### Selected passage
'''

« Back to the Pacific | Main | Banging Oprah »

SpamAssassin Rules

Now that I have a better sense of the number of rules being triggered by my filtered spam (see previous postings), I'd like to know what kinds of patterns exist in the rules. Which rules occur the most? What are the most common co-occurrences of rules? In order to answer these questions, I had to find a way to look at individual rules. So I wrote a little Perl script using SpamAssassin to extract from each email the 'X-Spam-Score' header. For example, this one comes from the 9th spam email in my corpus:

X-Spam-Score: 7.293 (*******) BAYES_99,BIZ_TLD,DATE_IN_FUTURE_12_24,HOT_NASTY

This says the score assigned to the email by SpamAssassin is 7.293 and that it triggered 4 rules, which are listed by name.

'''

### Tasks and exercises
a) In the post on SpamAssassin rules, why did the writer create a Perl script to pull the 'X-Spam-Score' header from each email? Answer in one to three sentences.
b) Write the next part of the post on SpamAssassin rules, starting after its final sentence.

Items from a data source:
'''

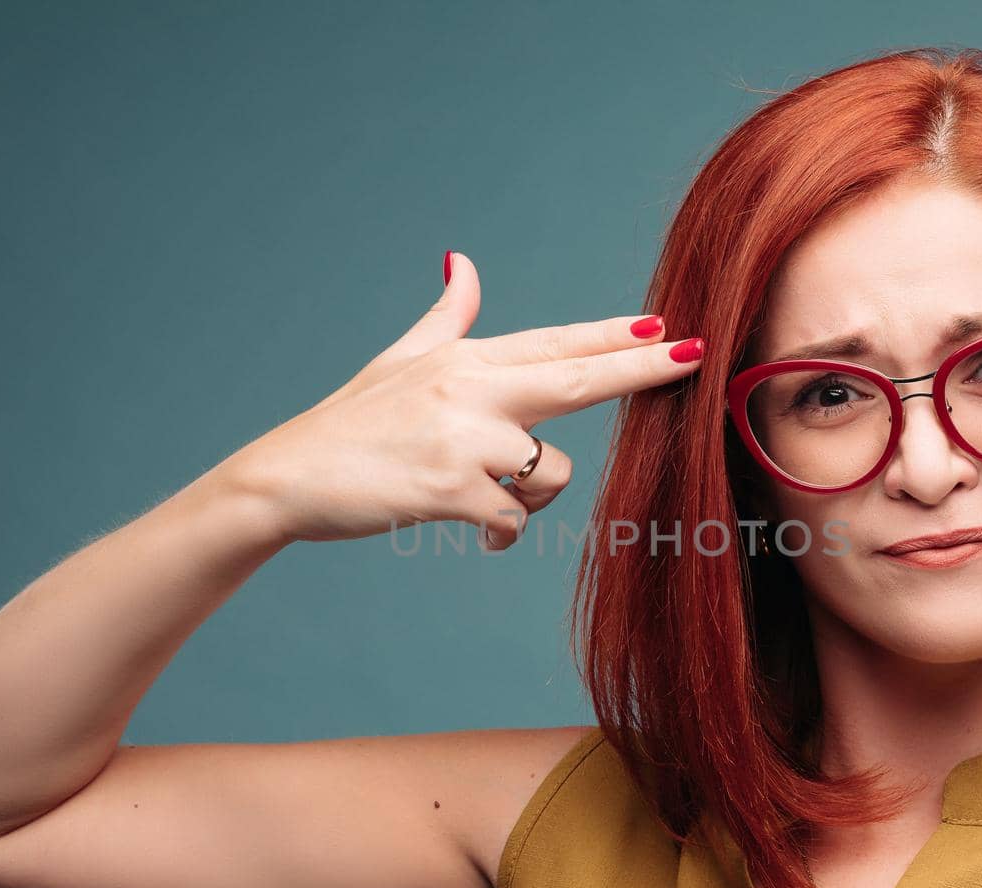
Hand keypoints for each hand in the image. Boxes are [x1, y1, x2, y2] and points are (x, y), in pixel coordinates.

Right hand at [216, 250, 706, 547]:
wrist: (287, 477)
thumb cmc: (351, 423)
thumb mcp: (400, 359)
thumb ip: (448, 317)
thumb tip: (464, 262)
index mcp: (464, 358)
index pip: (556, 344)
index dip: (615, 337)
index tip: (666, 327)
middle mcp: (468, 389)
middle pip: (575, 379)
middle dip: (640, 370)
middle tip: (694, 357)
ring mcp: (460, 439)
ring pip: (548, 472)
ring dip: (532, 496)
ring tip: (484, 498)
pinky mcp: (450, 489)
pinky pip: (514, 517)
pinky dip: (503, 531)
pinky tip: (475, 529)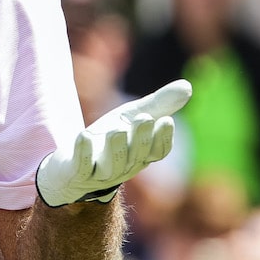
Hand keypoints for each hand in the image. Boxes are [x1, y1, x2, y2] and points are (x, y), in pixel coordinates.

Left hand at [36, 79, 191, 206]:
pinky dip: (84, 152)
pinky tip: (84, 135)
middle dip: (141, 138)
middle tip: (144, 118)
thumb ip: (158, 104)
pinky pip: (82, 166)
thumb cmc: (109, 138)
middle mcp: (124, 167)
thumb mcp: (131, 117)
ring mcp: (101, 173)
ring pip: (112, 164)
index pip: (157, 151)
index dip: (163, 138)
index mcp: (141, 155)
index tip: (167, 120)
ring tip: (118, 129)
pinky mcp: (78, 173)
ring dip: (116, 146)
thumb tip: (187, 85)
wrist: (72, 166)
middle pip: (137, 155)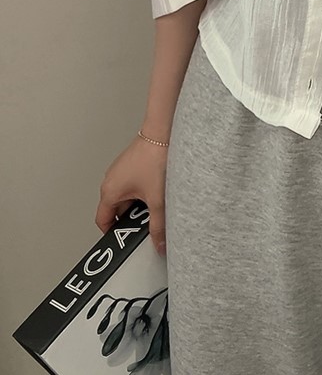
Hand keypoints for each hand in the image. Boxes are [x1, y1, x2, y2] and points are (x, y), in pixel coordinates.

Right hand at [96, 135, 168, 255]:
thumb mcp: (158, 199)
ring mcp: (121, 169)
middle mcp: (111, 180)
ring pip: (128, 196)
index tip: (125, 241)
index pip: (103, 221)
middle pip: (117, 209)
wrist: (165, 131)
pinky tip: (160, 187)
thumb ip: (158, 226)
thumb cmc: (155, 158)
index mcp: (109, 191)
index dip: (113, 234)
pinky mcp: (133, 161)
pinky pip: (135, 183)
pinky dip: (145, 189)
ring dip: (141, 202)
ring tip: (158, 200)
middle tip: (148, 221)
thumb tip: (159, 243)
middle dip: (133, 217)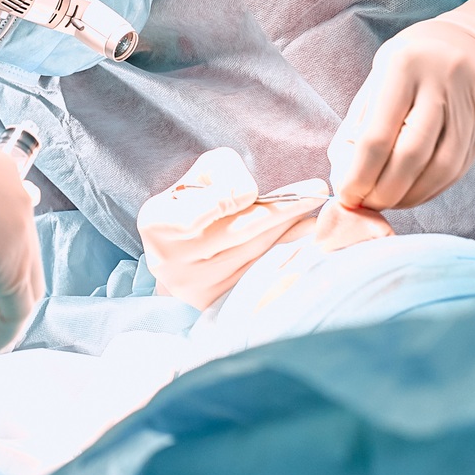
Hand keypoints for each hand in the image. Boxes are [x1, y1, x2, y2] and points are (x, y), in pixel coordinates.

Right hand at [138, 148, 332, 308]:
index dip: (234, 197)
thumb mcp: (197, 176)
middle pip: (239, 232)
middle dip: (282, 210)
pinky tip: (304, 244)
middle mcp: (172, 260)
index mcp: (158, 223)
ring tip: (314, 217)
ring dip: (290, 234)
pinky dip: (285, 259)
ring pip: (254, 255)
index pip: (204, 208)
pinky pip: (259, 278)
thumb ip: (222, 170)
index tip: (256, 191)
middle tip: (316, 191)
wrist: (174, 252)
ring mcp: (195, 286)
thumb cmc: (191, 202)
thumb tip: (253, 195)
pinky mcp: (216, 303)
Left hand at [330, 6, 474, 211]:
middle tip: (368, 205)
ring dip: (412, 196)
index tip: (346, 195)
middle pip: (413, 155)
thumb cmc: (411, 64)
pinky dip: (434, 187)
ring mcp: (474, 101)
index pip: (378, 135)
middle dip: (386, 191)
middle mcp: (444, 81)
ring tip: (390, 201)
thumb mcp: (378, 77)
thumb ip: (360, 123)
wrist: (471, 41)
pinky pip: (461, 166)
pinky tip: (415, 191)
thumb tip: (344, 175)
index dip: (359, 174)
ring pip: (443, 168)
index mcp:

'''

### Results
a) The writer wanted to learn which rules occur most often and which rules most often occur together, and that required a way to look at individual rules. The 'X-Spam-Score' header lists by name each rule an email triggered.

b)
So far, so good. But is this email unusual? How common are the particular rules it triggered? Is there a lot of hot and nasty spam in the corpus? To answer that, I analyzed in R the data from my Perl header extraction script.

My first step was to load all of the data into R.

> data <- read.table("spam-all.tab",
+                    header=TRUE,
+                    sep="\t",
+                    quote="")

There's a header row, with the spam score labelled as 'score' and all other columns consisting of the names of spam rules (in lowercase). We can get the full list of spam rules that way and see how many different rules there are:

> colnames(data)
  [1] "score"                  "act_now_caps"           "address_in_subject"
  [4] "addr_free"              "addr_nums_at_bigsite"   "all_natural"
  [7] "all_trusted"            "amateur_porn"           "amazing_stuff"
 [10] "as_seen_on"             "awl"                    "bang_exercise"
 [13] "bang_oprah"             "bang_quote"             "bayes_00"
 [16] "bayes_05"               "bayes_20"               "bayes_40"
 [19] "bayes_50"               "bayes_60"               "bayes_80"
 [22] "bayes_95"               "bayes_99"               "been_turned_down"
 [25] "biz_tld"                "blank_lines_70_80"      "blank_lines_90_100"
 [28] "body_enhancement"       "body_enhancement2"      "buy_direct"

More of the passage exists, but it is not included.